It’s over. The 2016 Election was an amazing script, and kept me guessing until the very end. The epilogue is about to begin, and will most likely last four years. Some of the 300 million characters in this story lost. Some of them won. And now, we deal with the aftermath. A divided nation.
It’s fun seeing this election as a story. Though, something funny happens when viewing America in this way. Those voters, the people that are celebrating or lamenting the results right now? They are characters in this story.
As a writer, there is nothing worse than a character with no motivation. I personally think every man and woman who voted in this election had great motivation. Every single one of them had a vision for the future of America.
What visions do you think motivated the other voters?
This is a very important question. The country is currently divided. Gloating and insults fly back and forth, assumptions about characters are made, and empty threats of civil war even pop up. Why?
We are all fully-developed characters in this story. We all had a reason for our vote. Half of the country is not stupid. Half of the country is not evil. Half of the country is not mysogynistic. Half of the country is not racist.
This is not a country full of bigots.
I hear complaints already. No. Stop complaining. Half of this country is not what you think they are. If it was, we’d be seeing worse than the election results. Far worse.
This is what is actually happening: Each half of the country is ignoring the characterization of the other half. Have you ever actually asked why someone supports the other candidate, seeking an honest answer? Must as I hate to say it, due to my biases, there were good reasons on each side of the election.
Each candidate was revealed to us. Scandals were unearthed, problems set before them, and they were forced to declare their own ideal visions for America.
Both candidates have faults. Both also have virtues.
Did you vote because of your view on abortion? Immigration? Your fear of the other candidate? For justice? For LGBT rights? To drain the swamp? To make America stronger? To make it greater? To set a standard for equality? Simply as a protest? As a standard of dignity? For tax reform? For healthcare reform? For expansion of programs? For open trade? Against the TPP? For the wall?
I do not agree with half of those reasons, at least. I could argue a fair point on each of them, and disagree with the best of them. I might not like your values or your position once we finish speaking. That is not important.
Here is the important part:
No matter how wrong you think a person is, or how many lies you think they have been fed, they are still acting for the better of the country. They are acting with the best reason that they can. All of their characterization has led up to this choice in the script.
Do not demean them or mock them.
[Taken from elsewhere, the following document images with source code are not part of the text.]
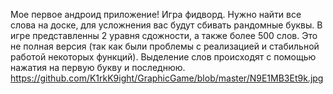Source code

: Мое первое андроид приложение!
Игра фидворд. Нужно найти все слова на доске, для усложнения вас будут сбивать рандомные буквы. В игре представленны 2 уравня сдожности,
а также более 500 слов. Это не полная версия (так как были проблемы с реализацией и стабильной работой некоторых функций). Выделение слов
происходят с помощью нажатия на первую букву и последнюю.
https://github.com/K1rkK9ight/GraphicGame/blob/master/N9E1MB3Et9k.jpg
Do not call them outright bigots and racists (some may be, but it’s a minority). Do not assume their stupidity. In their place, you might be making the same decision.
Instead, openly listen to them. To their ideas. Discuss, refute, but accept that they want this country to be great as much as you do. They are a part of the country. We don’t need agreement. We need the understanding of a common goal.
This is not a country of poorly-developed characters. Stop pretending that it is. We are three-dimensional, complex human beings. We all nead to realize this, and stand proud with a better America in mind.
We’re stronger together. Please, let’s make America great again.
See you around!
2 thoughts on “A United Nation: The Approach of a Writer”
I really appreciate what you’ve brought to the ’16 election discussion. Your maturity in all this is very refreshing.
Thank you! It’s been a crazy election, and I couldn’t help but throw my voice in. I’m glad you feel refreshed by my comments.